CHP'nin siyasi iktidarda olmamasına rağmen iktidarı da içeren
toplumsal kurumlarda hegemon (belirleyici egemen kültür) olma misyonunu
sürdürdüğünü; buna karşılık kabaca sağcı diyeceğimiz DP ile başlayıp AP, ANAP
ve AkParti'ye kadar gelen çizginin hegemon olma konusunda önemli bir
girişim/yatırım da yapmadığı kanaatindeyim. Bu sağcı kadrolar, bütün
enerjilerini safiyane bir biçimde ülkenin ekonomik gelişmesinde karşılaşılan
darboğazların çözümü için sarf ederlerken CHP ve onunla beraber hareket eden
vesayet kurumları, bir taraftan iktidar mücadelesi yapmak adına bu iyi niyetli
girişimleri sabote ettiler, diğer yandan da kendilerini kadro açısından yeniden
üretebilme yolunda (mesleğin babadan oğula geçmesi; subay oğlunun subay,
büyükelçi oğlunun hariciye bakanlığı yetkilisi olması vb şeklinde) yakın zamana
kadar önemli bir uğraşı verdiler ve başarılı oldular.
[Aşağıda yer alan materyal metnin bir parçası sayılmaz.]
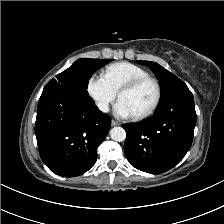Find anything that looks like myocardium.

Özal ile başlayan bürokrasideki millileşme çabaları, zamanla
tedricen devam ederken AkParti döneminde iyice yoğunlaştı ancak kişisel
gözlemim bu sosyolojinin hegemon olma anlamında bir hedefinin olmadığı
yönündedir. Bu çizgi, hegemon olmayı siyasi iktidarın doğrudan bir sonucu sanma
gafletiyle maluldü.
Bugünden geçmişe bakınca bir istisna olarak Gülen
Hareketi'nin hegemon olmak amacını, neredeyse bürokrasideki kadrolaşmasının
başından beri bir hedef olarak gördüğü anlaşılıyor. Ancak hegemon olma
maksadının, ülke menfaati yerine kendi küçük gruplarının iktidarı olduğunun
ortaya çıkması için 17/25 Aralıkların yaşanması beklenecekti.
Ülkemizde sağcı partilerin, İslam kültürünü hegemon
kılmaları mümkün mü?
Sağ partilerin hükümet etmesinden yararlanan bazı sermaye
grupları, kendi kazanımlarını meşrulaştırmak için çeşitli İslami söylemler
kullanabilecekleri gibi kullandıkları söylemlere inanabilirler de. Müslüman
kültür, bu nevi sermaye grupları üzerinden hegemon olamaz, bu eşyanın tabiatına
birkaç açıdan aykırıdır: birincisi her şeyden önce sermayenin kendisi, bir
başka hegemonik güçtür: Kendi kültür ve kurumlarını beraberinde geliştirir, büyütür.
Sermaye, ehlileştirilebilir ancak sürekli denetimi şarttır, zira bulduğu ilk
fırsatta kendini dizginleyenler başta olmak üzere büyümesini engelleyen tüm hedefleri
tehdit olarak görür, saldırır, dönüştürmeye çalışır.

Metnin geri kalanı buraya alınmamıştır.